4c. Two-Step Classifier Pipeline (primary validated approach)

  • Step 1: Reproducibility and directionality scoring across datasets (box diagram/flowchart graphic)
  • Step 2: Logistic regression to minimize feature set
  • How the 6-gene panel was identified

4d. Validation & Pitfalls

  • Avoiding overfitting; train/test hygiene
  • Leave-One-Study-Out (LOSO) protocol
  • Detecting and handling batch effects
  • Cross-study generalizability considerations

5. Analysis Code & Source Code

Entry point for reproducibility — where to find and how to run everything.

  • GitHub repository structure overview
  • Key analysis scripts with brief descriptions
  • How to run pipelines from scratch (environment setup, inputs, outputs)
  • Links to relevant notebook entries (organized by pipeline/phase, not just chronologically)

6. Glossary

Terms defined in the context of this project.

  • Domain terms (e.g., Dermo, tolerance phenotype)
  • Statistical/computational methods (DESeq2, VST, LOSO, logistic regression)
  • Acronyms and abbreviations

7. Sources & References

Primary source material underlying the guide.

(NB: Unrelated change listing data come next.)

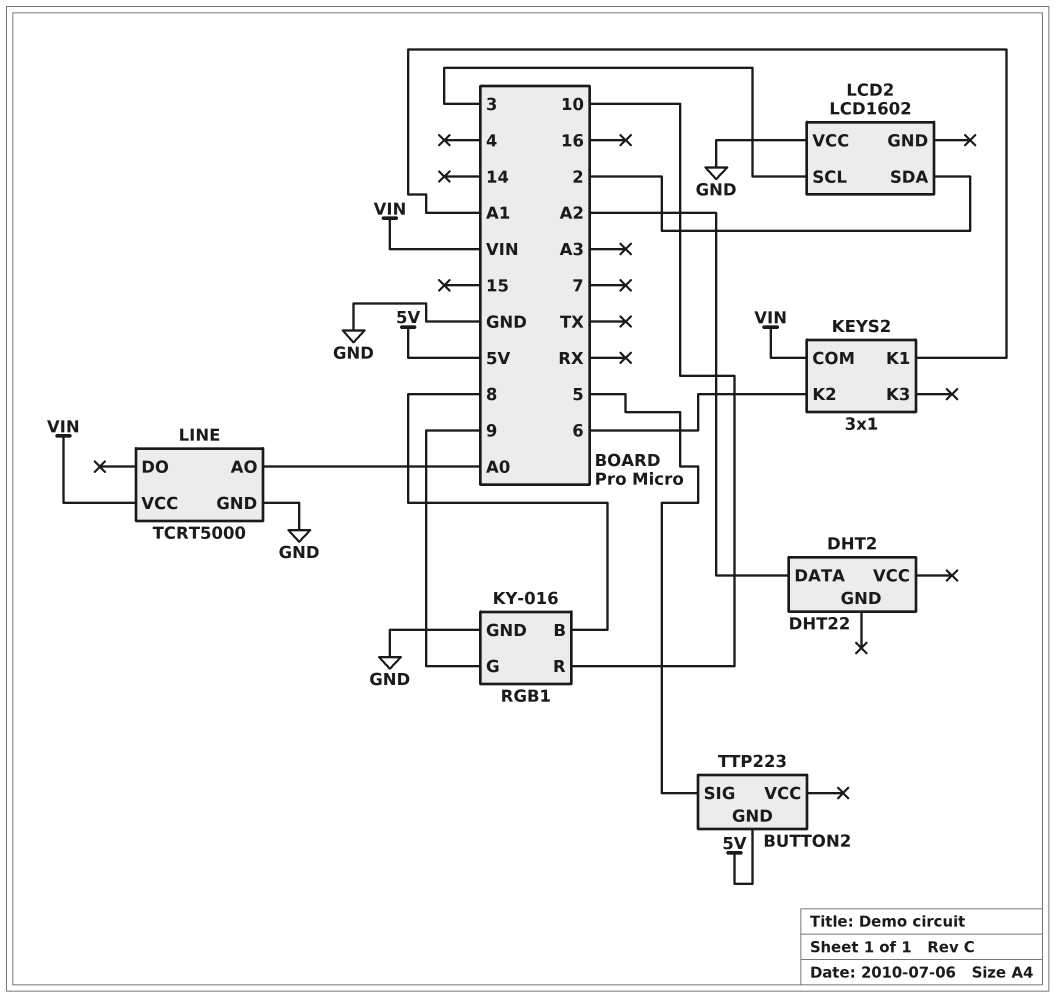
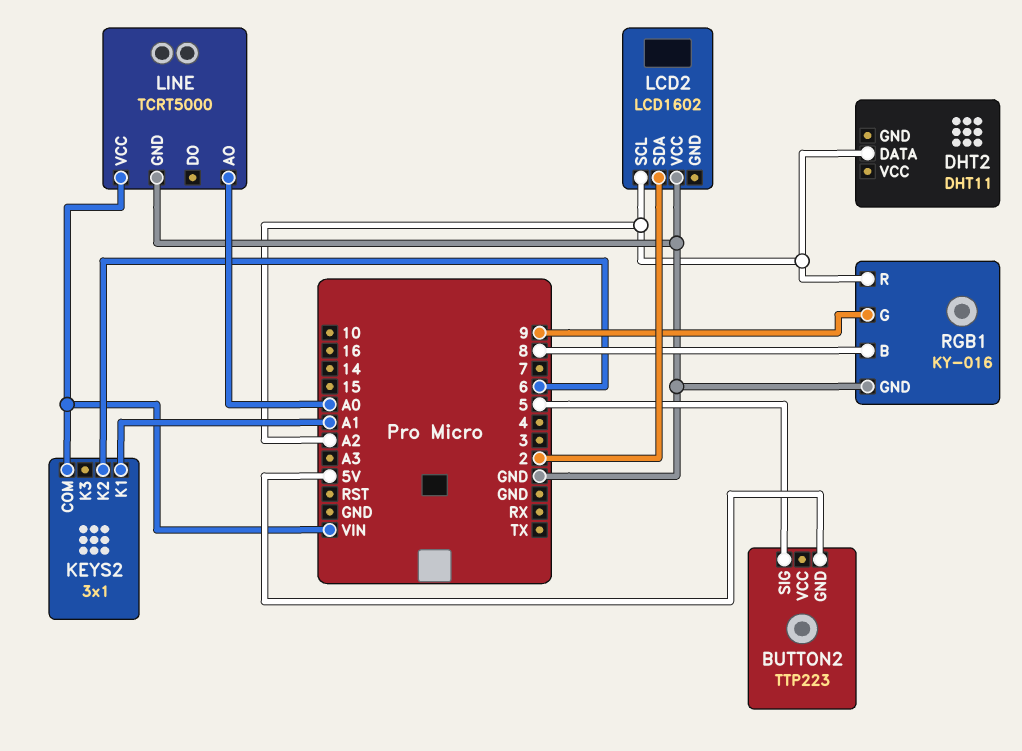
DHT2: DHT22 -> DHT11
LCD2 pin SCL: 3 -> A2
RGB1 pin R: 10 -> A2

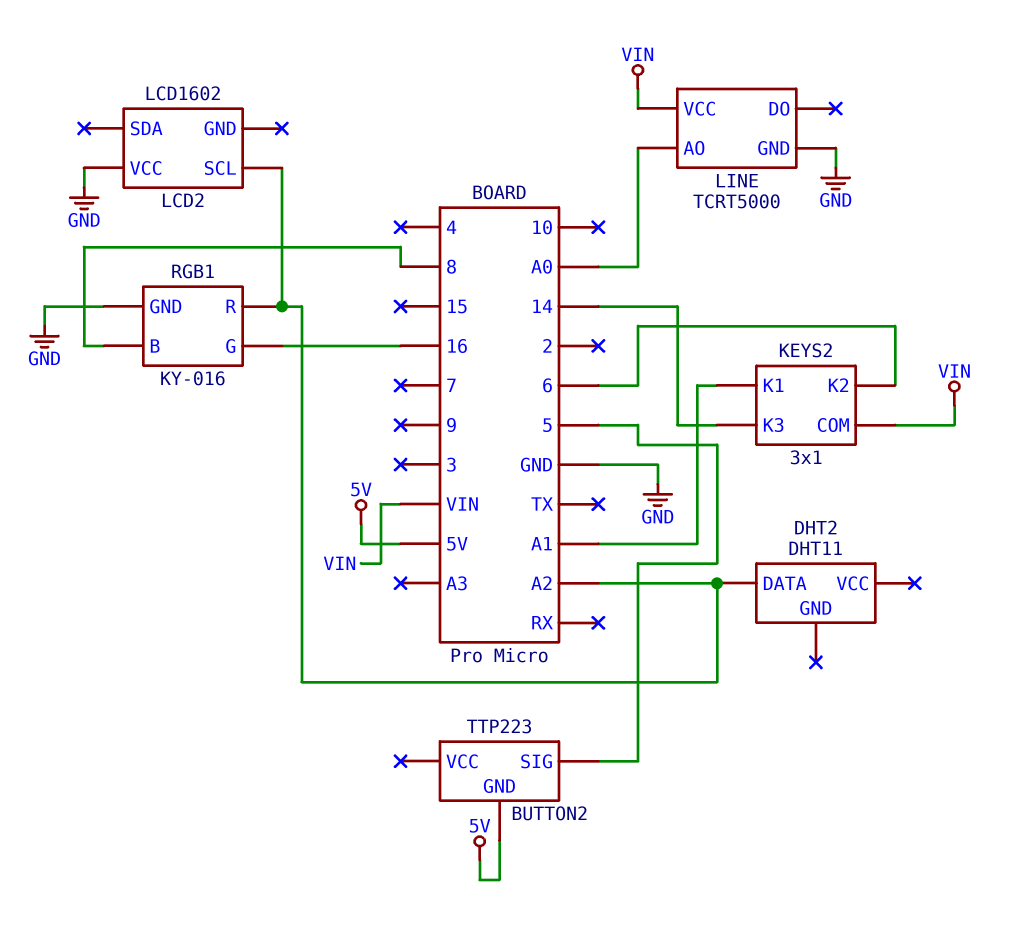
KEYS2 pin K3: none -> 14
LCD2 pin SDA: 2 -> none
RGB1 pin G: 9 -> 16

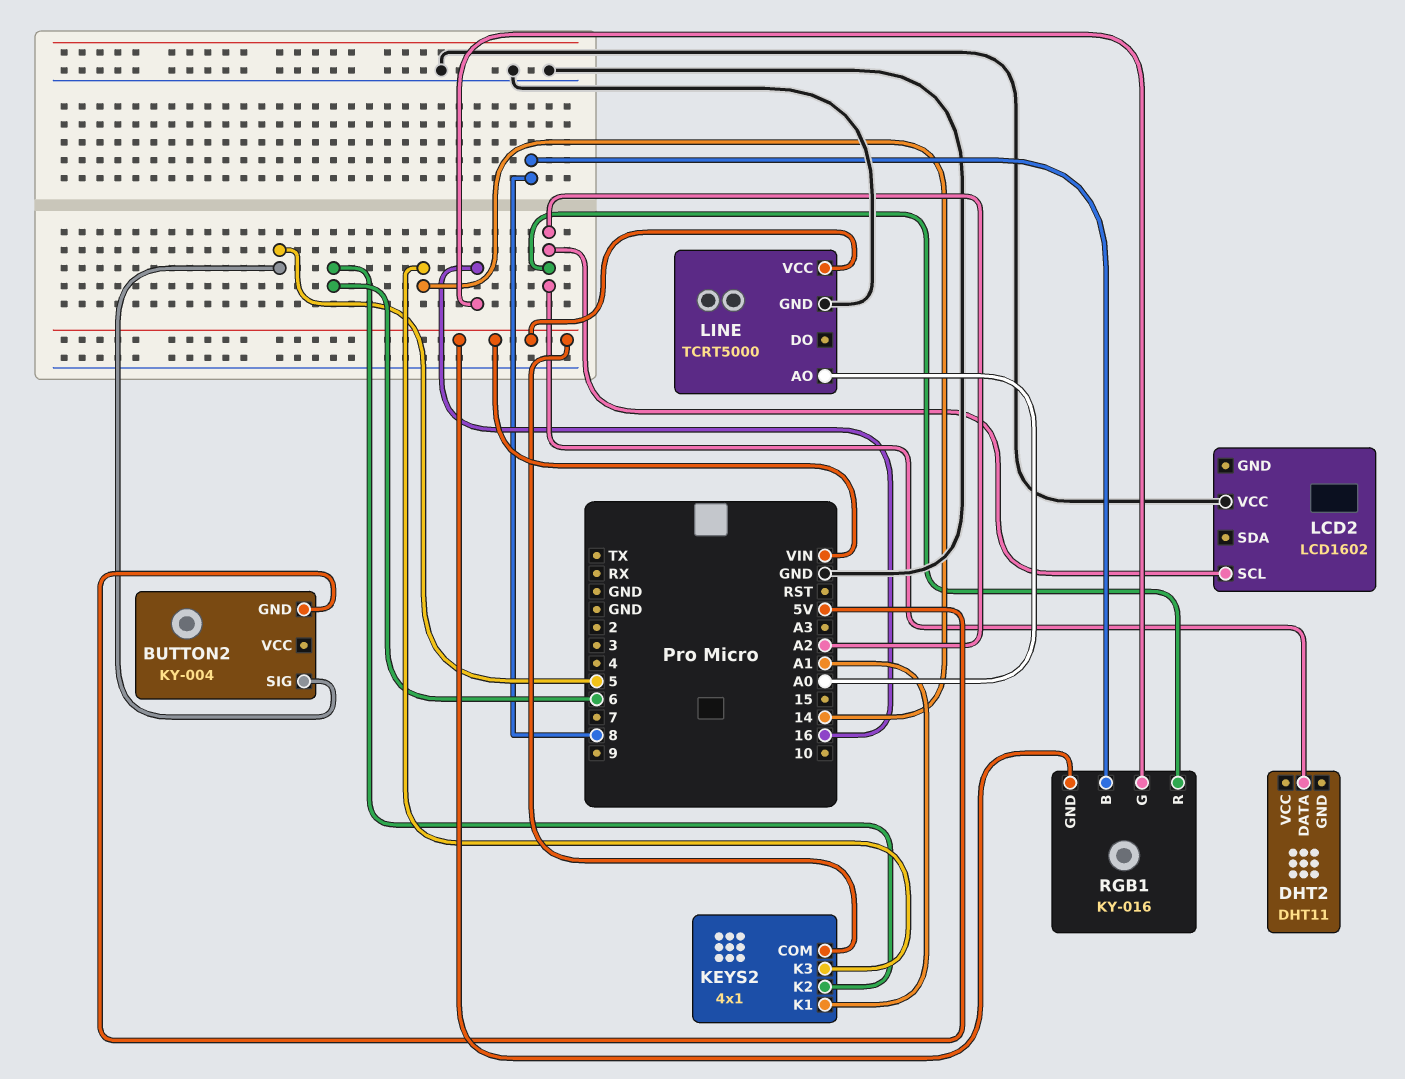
BUTTON2: TTP223 -> KY-004
KEYS2: 3x1 -> 4x1
RGB1 pin GND: GND -> VIN

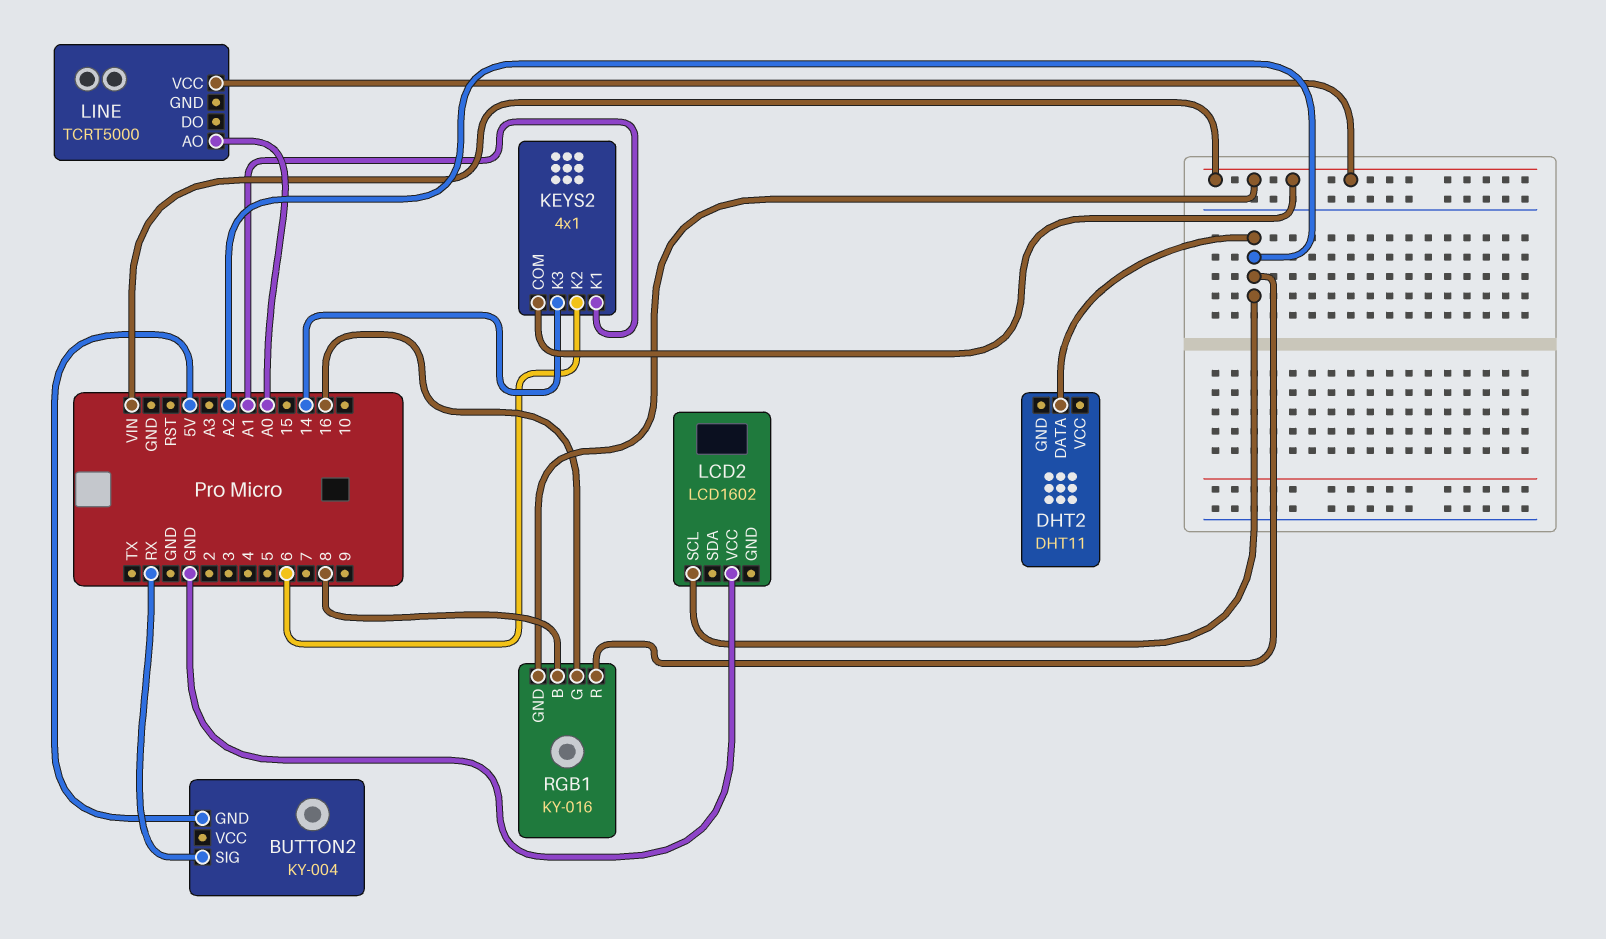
BUTTON2 pin SIG: 5 -> RX
LINE pin GND: GND -> none

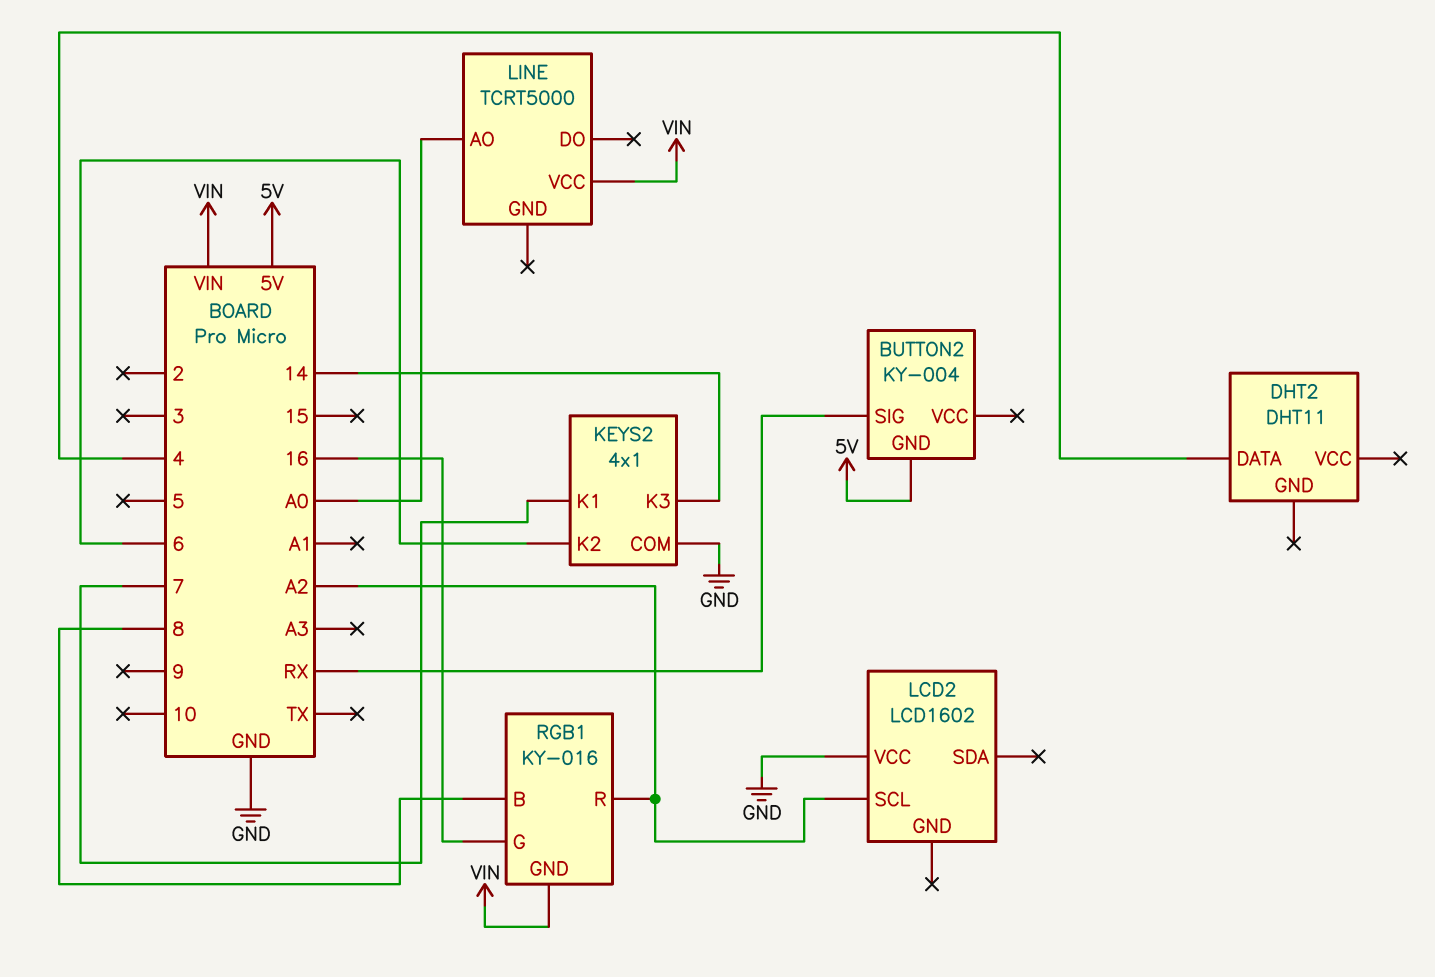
DHT2 pin DATA: A2 -> 4
KEYS2 pin COM: VIN -> GND
KEYS2 pin K1: A1 -> 7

  • Notebook posts index (analysis logs)
  • GitHub issues index (decision trail)
  • External publications cited

Current Section Proposed Section Change
Start Here Start Here Rewritten as concise abstract
Problem Framing Research Context & Problem Framing Expanded with dataset details
Year in Review Process Narrative Renamed; framed as narrative
(none) Big Lessons Learned New section
Pipelines (3 sub-pages) Methods & Pipelines (4 sub-pages) Restructured; decision guide added
(none) Analysis Code & Source Code New section
Glossary Glossary Unchanged
Sources (posts + issues) Sources & References Moved to end; scoped as references

This outline is a proposal for review. Full implementation will proceed after approval.